Excerpted records.
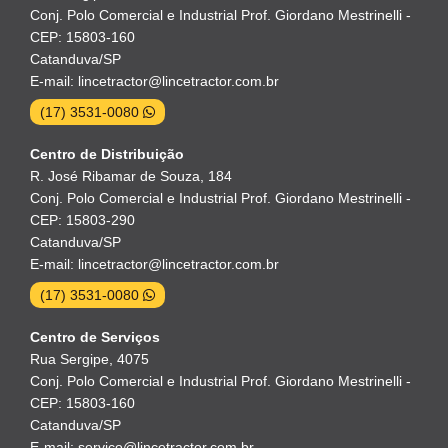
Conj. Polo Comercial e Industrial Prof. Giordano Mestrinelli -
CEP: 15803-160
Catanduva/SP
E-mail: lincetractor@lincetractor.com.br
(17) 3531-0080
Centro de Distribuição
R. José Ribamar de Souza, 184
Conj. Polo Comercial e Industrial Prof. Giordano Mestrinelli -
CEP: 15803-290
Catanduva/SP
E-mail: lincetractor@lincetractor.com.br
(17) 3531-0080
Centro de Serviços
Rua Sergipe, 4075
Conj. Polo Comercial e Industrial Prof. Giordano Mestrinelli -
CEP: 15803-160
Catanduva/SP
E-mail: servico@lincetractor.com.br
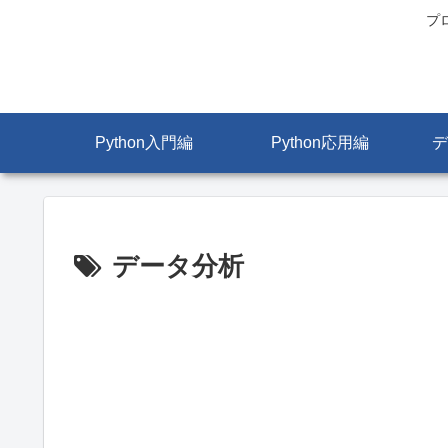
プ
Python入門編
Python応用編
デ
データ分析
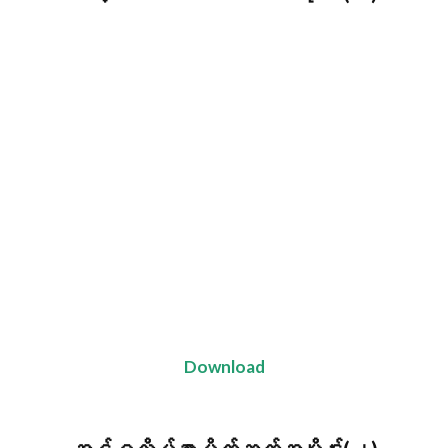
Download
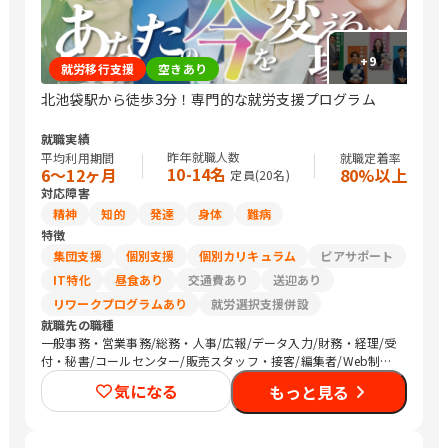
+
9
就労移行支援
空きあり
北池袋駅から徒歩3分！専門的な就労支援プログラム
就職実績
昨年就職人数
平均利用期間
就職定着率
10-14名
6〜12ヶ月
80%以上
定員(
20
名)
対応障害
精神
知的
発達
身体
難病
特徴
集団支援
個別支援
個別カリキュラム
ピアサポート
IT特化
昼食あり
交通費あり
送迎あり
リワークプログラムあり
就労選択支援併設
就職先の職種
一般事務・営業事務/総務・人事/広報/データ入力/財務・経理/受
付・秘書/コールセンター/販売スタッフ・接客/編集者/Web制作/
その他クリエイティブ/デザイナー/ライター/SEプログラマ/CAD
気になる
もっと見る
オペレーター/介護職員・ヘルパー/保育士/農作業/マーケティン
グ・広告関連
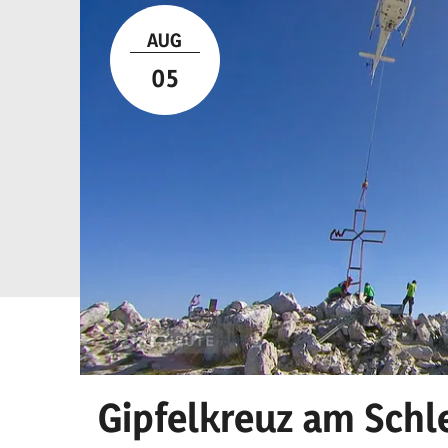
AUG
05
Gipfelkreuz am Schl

---

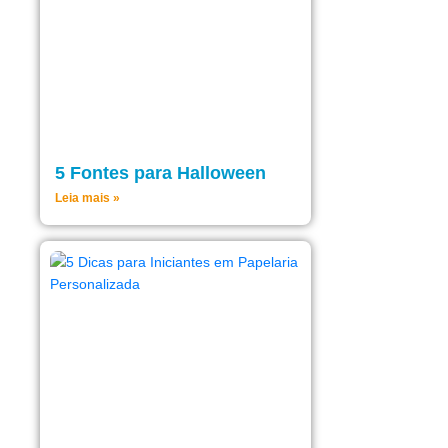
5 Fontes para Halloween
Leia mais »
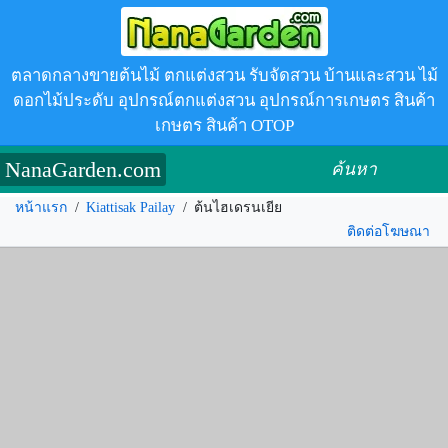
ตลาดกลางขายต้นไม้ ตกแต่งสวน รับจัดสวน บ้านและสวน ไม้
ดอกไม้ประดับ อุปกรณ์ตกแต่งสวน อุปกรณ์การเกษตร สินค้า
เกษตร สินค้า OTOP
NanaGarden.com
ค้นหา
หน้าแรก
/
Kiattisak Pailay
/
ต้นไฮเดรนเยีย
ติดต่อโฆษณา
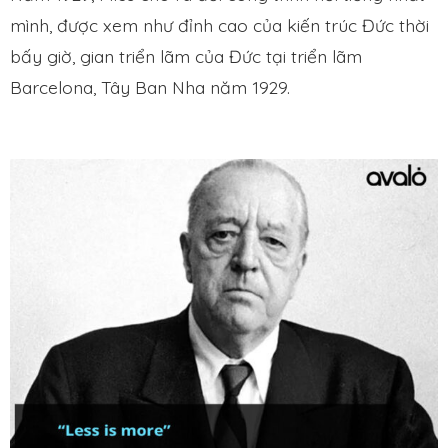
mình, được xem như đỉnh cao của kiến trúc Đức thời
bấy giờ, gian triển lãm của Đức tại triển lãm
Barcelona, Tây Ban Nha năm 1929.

Problem description.
Please copy the lines above exactly, starting at the line that holds "その他クリエイティブ/デザイナー/ライター/SEプログラマ/CAD" and ending at the line that holds "Gipfelkreuz am Schl"; include both, but no pictures.

Task answer.
その他クリエイティブ/デザイナー/ライター/SEプログラマ/CAD
気になる
もっと見る
オペレーター/介護職員・ヘルパー/保育士/農作業/マーケティン
グ・広告関連
AUG
05
Gipfelkreuz am Schl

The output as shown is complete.